Thursday, February 23, 2012

It won't wash

It will take two centuries for sub-Saharan Africa to meet the Millennium Development Goal (MDG) to reduce by half the proportion of people without sustainable access to safe drinking water and basic sanitation, according to NGO WaterAid.

“Diarrhoea, 90 percent of which is attributable to inadequate sanitation and dirty water, is the single biggest killer of children in Africa, and yet sanitation targets are off-track,” Tom Slaymaker, one of the report’s authors.

Every day, 2,000 children die from diarrhoea in sub-Saharan Africa. Four out of 10 people do not have access to safe water, while seven out of 10 do not have appropriate sanitation facilities.

Water, sanitation and hygiene (WASH) are being sidelined as governments concentrate on health and education. It is not a sexy topic - politicians much prefer to say they're opening a hospital or school, rather than building some toilets.

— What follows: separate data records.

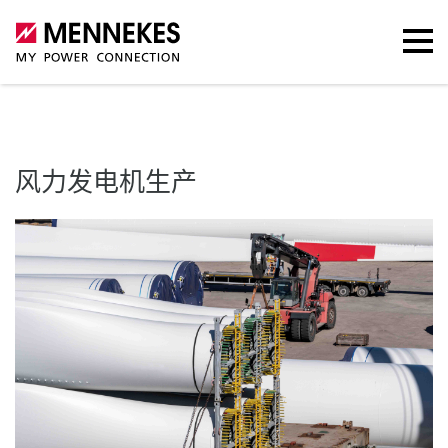
风力发电机生产
产品组合
了解更多
联系我们
风力发电机生产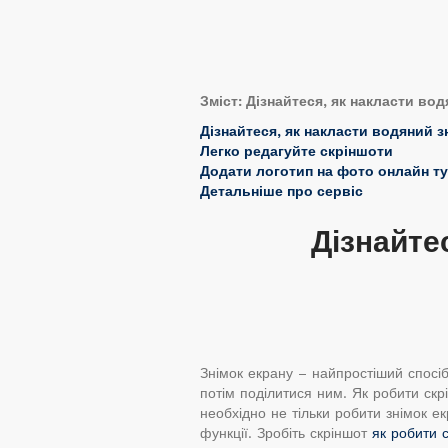
Зміст: Дізнайтеся, як накласти во
Дізнайтеся, як накласти водяний з
Легко редагуйте скріншоти
Додати логотип на фото онлайн ту
Детальніше про сервіс
Дізнайте
Знімок екрану – найпростіший спосіб
потім поділитися ним. Як робити скр
необхідно не тільки робити знімок е
функції. Зробіть скріншот
як робити 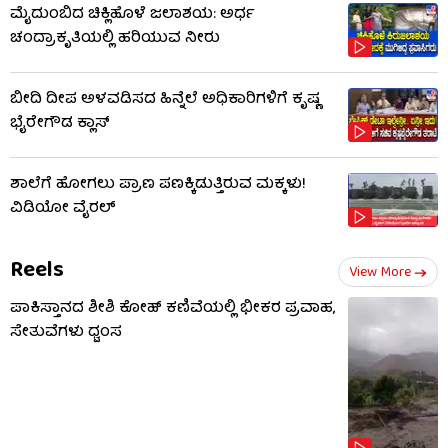
ಮೈದುಂಬಿದ ಚಿಕ್ಲಿಹೊಳೆ ಜಲಾಶಯ: ಅರ್ಧ
ಚಂದ್ರಾಕೃತಿಯಲ್ಲಿ ಹರಿಯುವ ನೀರು
ಬೀದಿ ದೀಪ ಅಳವಡಿಸದ ಹಿನ್ನೆಲೆ ಅಧಿಕಾರಿಗಳಿಗೆ ಕೃಷ್ಣ
ಭೈರೇಗೌಡ ಕ್ಲಾಸ್​​
ಶಾಲೆಗೆ ಹೋಗಲು ಪ್ರಾಣ ಪಣಕ್ಕಿಡುತ್ತಿರುವ ಮಕ್ಕಳು!
ವಿಡಿಯೋ ವೈರಲ್
Reels
View More
ಪಾಕಿಸ್ತಾನದ ಶೀಶಿ ಕೋಹ್ ಕಣಿವೆಯಲ್ಲಿ ಭೀಕರ ಪ್ರವಾಹ,
ಸೇತುವೆಗಳು ಧ್ವಂಸ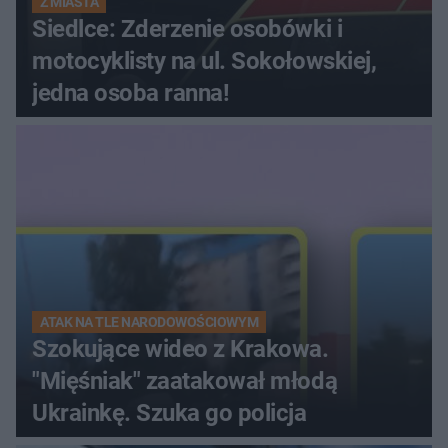
Z MIASTA
Siedlce: Zderzenie osobówki i
motocyklisty na ul. Sokołowskiej,
jedna osoba ranna!
ATAK NA TLE NARODOWOŚCIOWYM
Szokujące wideo z Krakowa.
"Mięśniak" zaatakował młodą
Ukrainkę. Szuka go policja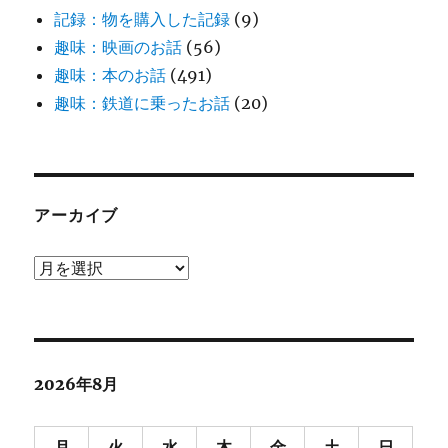
記録：物を購入した記録
(9)
趣味：映画のお話
(56)
趣味：本のお話
(491)
趣味：鉄道に乗ったお話
(20)
アーカイブ
ア
ー
カ
イ
ブ
2026年8月
月
火
水
木
金
土
日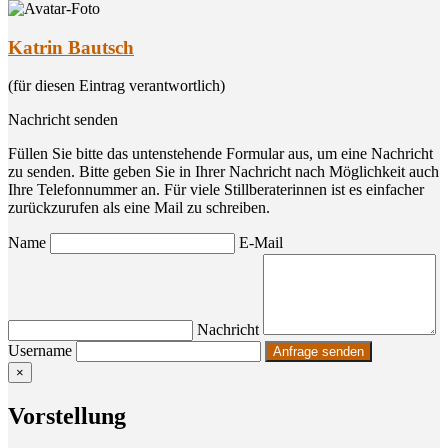
Katrin Bautsch
(für diesen Eintrag verantwortlich)
Nachricht senden
Füllen Sie bitte das untenstehende Formular aus, um eine Nachricht
zu senden. Bitte geben Sie in Ihrer Nachricht nach Möglichkeit auch
Ihre Telefonnummer an. Für viele Stillberaterinnen ist es einfacher
zurückzurufen als eine Mail zu schreiben.
Name
E-Mail
Nachricht
Username
×
Vor­stel­lung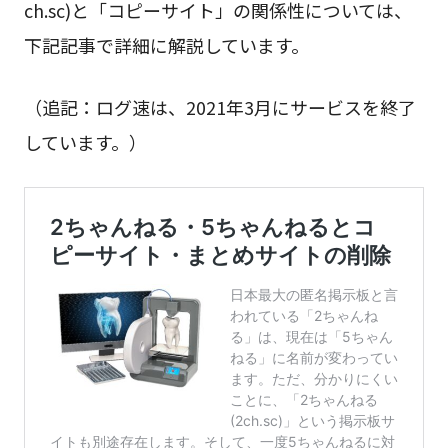
ch.sc)と「コピーサイト」の関係性については、
下記記事で詳細に解説しています。
（追記：ログ速は、2021年3月にサービスを終了
しています。）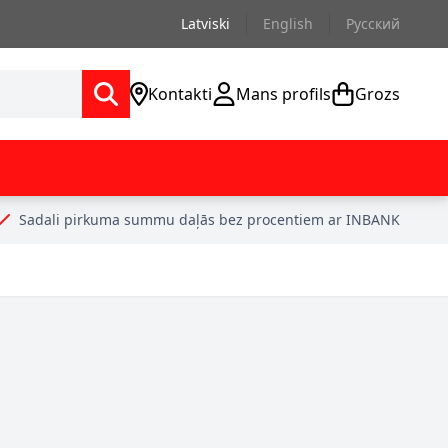
Latviski
English
Русский
Kontakti
Mans profils
Grozs
Sadali pirkuma summu daļās bez procentiem ar INBANK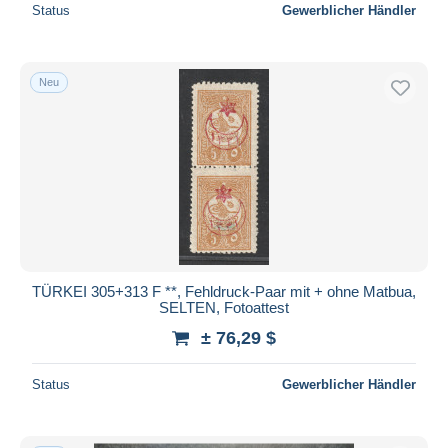
Status
Gewerblicher Händler
Neu
TÜRKEI 305+313 F **, Fehldruck-Paar mit + ohne Matbua,
SELTEN, Fotoattest
± 76,29 $
Status
Gewerblicher Händler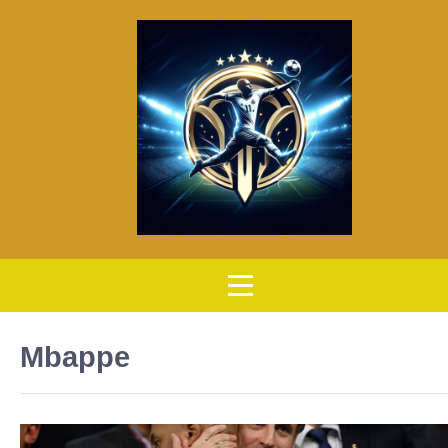
Mbappe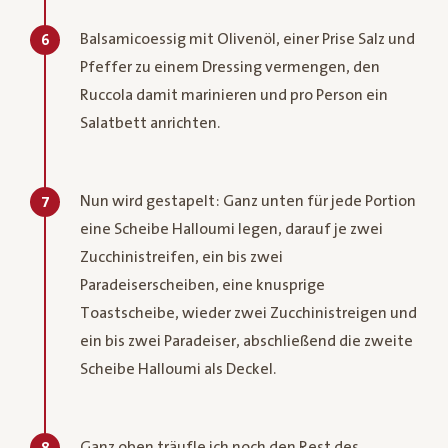
Balsamicoessig mit Olivenöl, einer Prise Salz und
6
Pfeffer zu einem Dressing vermengen, den
Ruccola damit marinieren und pro Person ein
Salatbett anrichten.
Nun wird gestapelt: Ganz unten für jede Portion
7
eine Scheibe Halloumi legen, darauf je zwei
Zucchinistreifen, ein bis zwei
Paradeiserscheiben, eine knusprige
Toastscheibe, wieder zwei Zucchinistreigen und
ein bis zwei Paradeiser, abschließend die zweite
Scheibe Halloumi als Deckel.
Ganz oben träufle ich noch den Rest des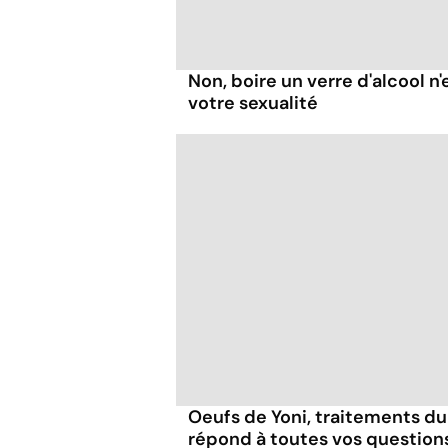
Non, boire un verre d'alcool n
votre sexualité
Oeufs de Yoni, traitements du
répond à toutes vos question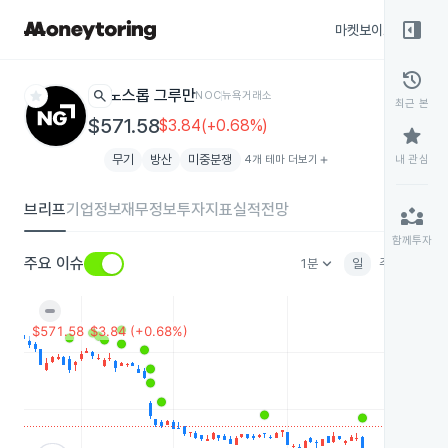
right_panel_open
마켓보이스
종목
history
star
search
노스롭 그루만
NOC
뉴욕거래소
최근 본
$571.58
$3.84(+0.68%)
star
무기
방산
미중분쟁
4개 테마 더보기
add
내 관심
브리프
기업정보
재무정보
투자지표
실적전망
partner_exchange
함께투자
keyboard_arrow_down
주요 이슈
1분
일
주
월
분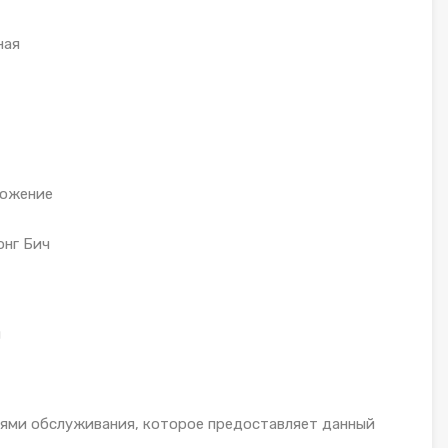
ная
ложение
онг Бич
ы
гиями обслуживания, которое предоставляет данный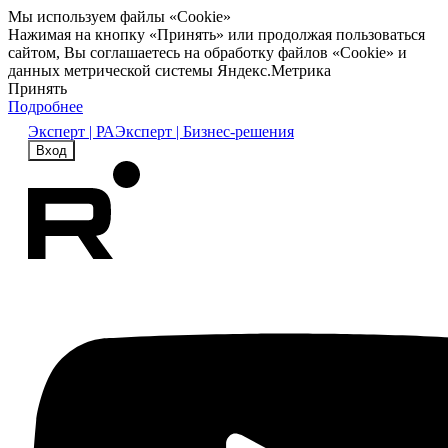
Мы используем файлы «Cookie»
Нажимая на кнопку «Принять» или продолжая пользоваться
сайтом, Вы соглашаетесь на обработку файлов «Cookie» и
данных метрической системы Яндекс.Метрика
Принять
Подробнее
Эксперт | РА
Эксперт | Бизнес-решения
Вход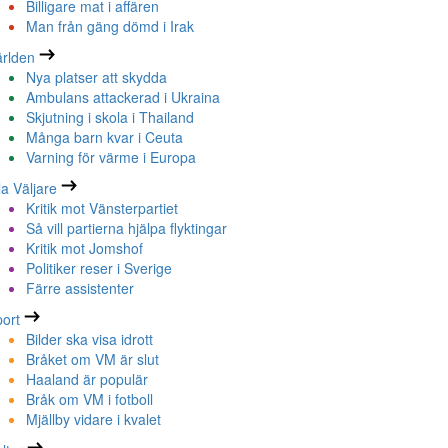
Billigare mat i affären
Man från gäng dömd i Irak
rlden
Nya platser att skydda
Ambulans attackerad i Ukraina
Skjutning i skola i Thailand
Många barn kvar i Ceuta
Varning för värme i Europa
la Väljare
Kritik mot Vänsterpartiet
Så vill partierna hjälpa flyktingar
Kritik mot Jomshof
Politiker reser i Sverige
Färre assistenter
ort
Bilder ska visa idrott
Bråket om VM är slut
Haaland är populär
Bråk om VM i fotboll
Mjällby vidare i kvalet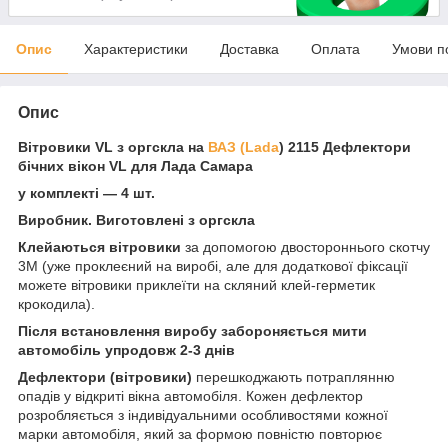
Опис
Характеристики
Доставка
Оплата
Умови п
Опис
Вітровики VL з оргскла на
ВАЗ (Lada
) 2115 Дефлектори
бічних вікон VL для Лада Самара
у комплекті — 4 шт.
Виробник. Виготовлені з оргскла
Клейаються вітровики
за допомогою двостороннього скотчу
3М (уже проклеєний на виробі, але для додаткової фіксації
можете вітровики приклеїти на скляний клей-герметик
крокодила).
Після встановлення виробу забороняється мити
автомобіль упродовж 2-3 днів
Дефлектори (вітровики)
перешкоджають потраплянню
опадів у відкриті вікна автомобіля. Кожен дефлектор
розробляється з індивідуальними особливостями кожної
марки автомобіля, який за формою повністю повторює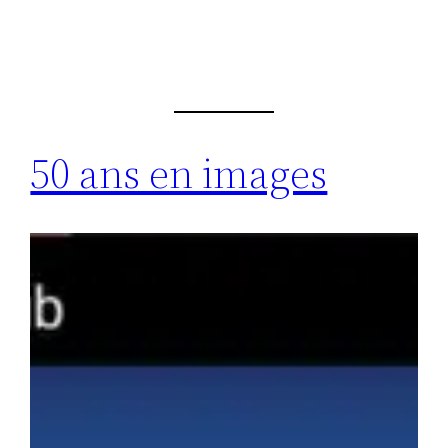
50 ans en images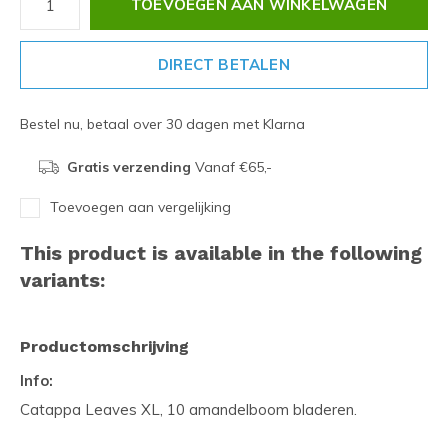
TOEVOEGEN AAN WINKELWAGEN
DIRECT BETALEN
Bestel nu, betaal over 30 dagen met Klarna
Gratis verzending
Vanaf €65,-
Toevoegen aan vergelijking
This product is available in the following
variants:
Productomschrijving
Info:
Catappa Leaves XL, 10 amandelboom bladeren.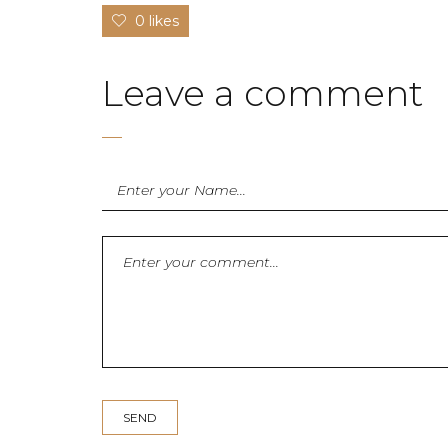
0 likes
Leave a comment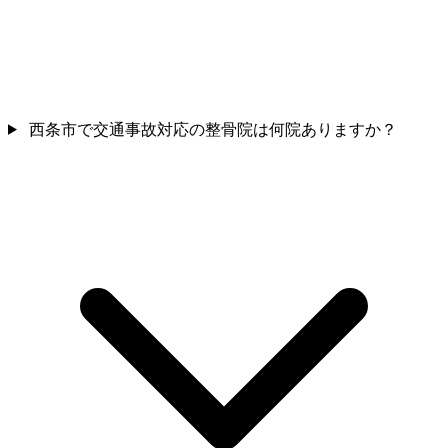
西条市で交通事故対応の整骨院は何院ありますか？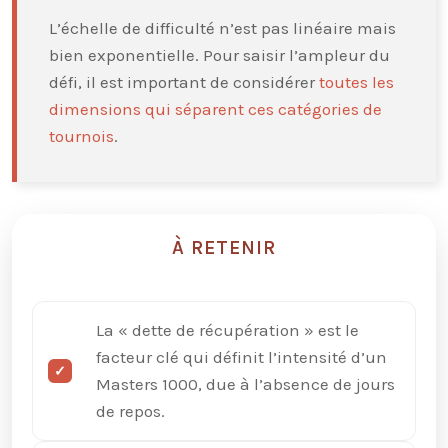
L’échelle de difficulté n’est pas linéaire mais
bien exponentielle. Pour saisir l’ampleur du
défi, il est important de considérer
toutes les
dimensions qui séparent ces catégories de
tournois
.
À RETENIR
La « dette de récupération » est le
facteur clé qui définit l’intensité d’un
Masters 1000, due à l’absence de jours
de repos.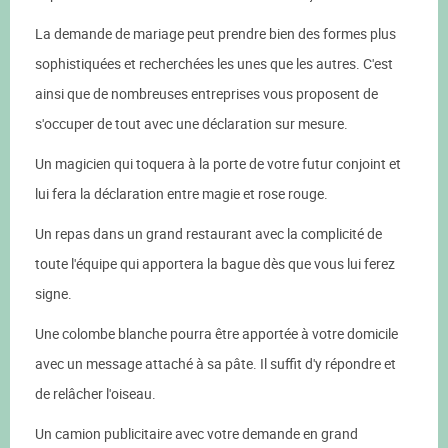
La demande de mariage peut prendre bien des formes plus
sophistiquées et recherchées les unes que les autres. C'est
ainsi que de nombreuses entreprises vous proposent de
s'occuper de tout avec une déclaration sur mesure.
Un magicien qui toquera à la porte de votre futur conjoint et
lui fera la déclaration entre magie et rose rouge.
Un repas dans un grand restaurant avec la complicité de
toute l'équipe qui apportera la bague dès que vous lui ferez
signe.
Une colombe blanche pourra être apportée à votre domicile
avec un message attaché à sa pâte. Il suffit d'y répondre et
de relâcher l'oiseau.
Un camion publicitaire avec votre demande en grand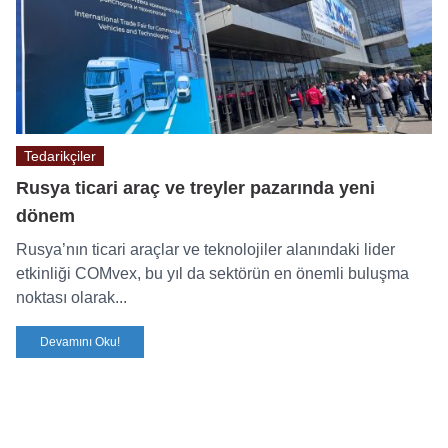
Tedarikçiler
Rusya ticari araç ve treyler pazarında yeni
dönem
Rusya’nın ticari araçlar ve teknolojiler alanındaki lider
etkinliği COMvex, bu yıl da sektörün en önemli buluşma
noktası olarak...
Devamını Oku!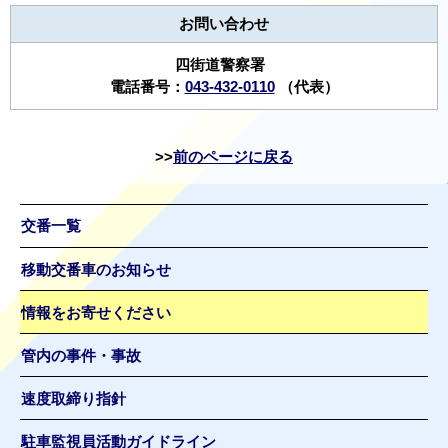
お問い合わせ
四街道警察署
電話番号：
043-432-0110
（代表）
前のページに戻る
交番一覧
移動交番車のお知らせ
情報をお寄せください
管内の事件・事故
速度取締り指針
駐車監視員活動ガイドライン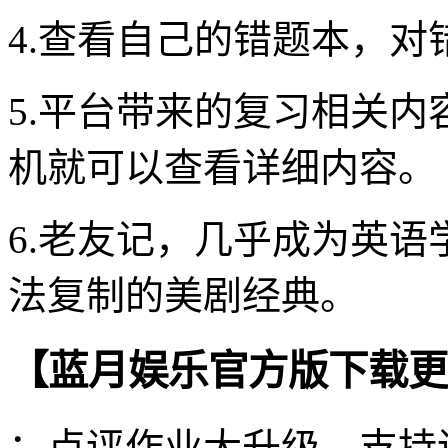
4.查看自己的错题本，
5.平台带来的复习相关
机就可以查看详细内容。
6.老友记，几乎成为英
法复制的美剧经典。
【蓝月娱乐官方版下载更
：点评作业大升级，支持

In Ethiopia, 193,000 deaths per year are WASH-related, and 71.4 million people have no access to sanitation facilities. Similar figures apply to Mali, Niger, Benin, Ghana and Congo, where 194,000 deaths a year are WASH-related and 49.5 million people have no access to sanitation facilities.

According to WaterAid, the Côte d'Ivoire administration targeted 0.06 percent of its GDP to water and sanitation, Ghana spent 0.29 percent, Liberia 0.28 percent, Madagascar 0.28 percent, Nigeria 0.18 percent, Uganda 0.41 percent and Zambia 0.56 percent. African governments need to commit at least 3.5 percent of GDP to sanitation and water to get back on track,

Over one billion people will miss the global MDG sanitation target if things continue unchanged In Asia, India will not reach its MDG on sanitation before 2047, while Bangladesh, Pakistan and Nepal will not achieve the target before 2028.